Can you quote, word for word, every line from the first line of the records below through the line containing "left shoulder: (419, 180)", and nothing else?

### Collected data
────────────────────────────────────────

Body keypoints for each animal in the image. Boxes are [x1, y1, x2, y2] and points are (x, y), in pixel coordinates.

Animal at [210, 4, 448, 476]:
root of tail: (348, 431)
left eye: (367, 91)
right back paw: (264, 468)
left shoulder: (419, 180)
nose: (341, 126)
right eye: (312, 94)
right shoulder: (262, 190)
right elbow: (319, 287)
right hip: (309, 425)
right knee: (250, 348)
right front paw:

────────────────────────────────────────

### Expected answer
Body keypoints for each animal in the image. Boxes are [x1, y1, x2, y2] and points are (x, y), in pixel coordinates.

Animal at [210, 4, 448, 476]:
root of tail: (348, 431)
left eye: (367, 91)
right back paw: (264, 468)
left shoulder: (419, 180)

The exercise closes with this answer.